The Partnership for Intergovernmental Management and Accountability, which comprises high-ranking financial management officials in federal, state and local governments, has published a number of documents and assessment tools to help agencies monitor funds spent under the economic stimulus package.
The Partnership was established by the Association of Government Accountants in 2007 to improve accountability across governmental jurisdictions.
"The highest-risk organizations that get federal funds are frankly the new guys on the block," said Tom Cooley, chief financial officer at the National Science Foundation and a co-chair of the Partnership. "They don't understand the game they've decided to enter and that's where it can come back to bite you if you haven't done a good enough job identifying those institutions" and worked to ensure they can manage federal funds, he said.
While agencies have a lot of experience monitoring money that goes to primary recipients of federal funds, the guidance for tracking stimulus funds requires that they be equally adept at overseeing the use of funds by sub-recipients -- those organizations and contractors that may be several tiers down on the management ladder where the work actually is being performed.

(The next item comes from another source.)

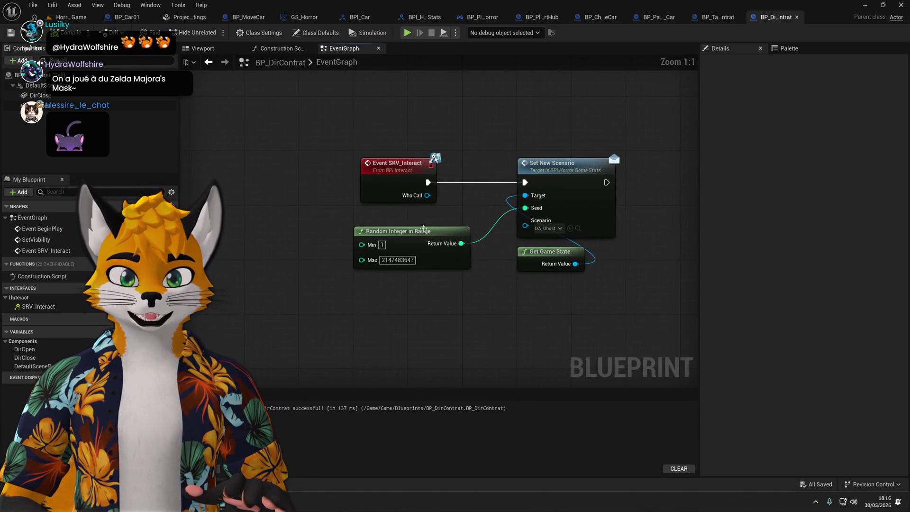
right_click(410, 173)
click(396, 173)
drag(431, 210, 436, 217)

"That's important for a couple of reasons," Cooley said. "First of all, the taxpayers want to know that the money is being spent for the reason it was put out the door and there is no waste, fraud or abuse." But it's equally important for taxpayers to understand in a transparent way exactly where the money is being spent.
He cited a scientific research program funded by NSF through a private institution based in Washington. The institution actually awards most of that funding to Texas A&M University, which in turn oversees research that is conducted aboard a ship that operates out of Galveston, Texas, but travels around the globe.
It's not enough to know that the Washington-based institution is administering the contract appropriately, Cooley said. As the responsible authority for the federal funds, NSF needs to be able to document the full program. "Most of the money pays for the ship and the crew on the ship that goes out and conducts the research. You want to make sure the right money is going to pay the salaries of those guys on the ship, that they can paint the hull and scrape it whenever they need to, and that they can fly the research scientists to the ship when they need to," Cooley said.
Much of the stimulus money will be distributed through normal channels -- block grants to states and conventional appropriations. To the extent that agencies have strong internal controls and solid financial management and accounting processes in place, handling the stimulus funding shouldn't present any special problems.
But the recovery act also creates new programs in some cases, which may require new mechanisms for distributing the money, Cooley said. The CFO's role is to make sure "if there are going to be any shortcuts taken [to normal financial management operations] then we need to document what those are going to be and make sure we've got some failsafe buttons in place so we don't accidentally do anything wrong to get anybody in trouble," he said.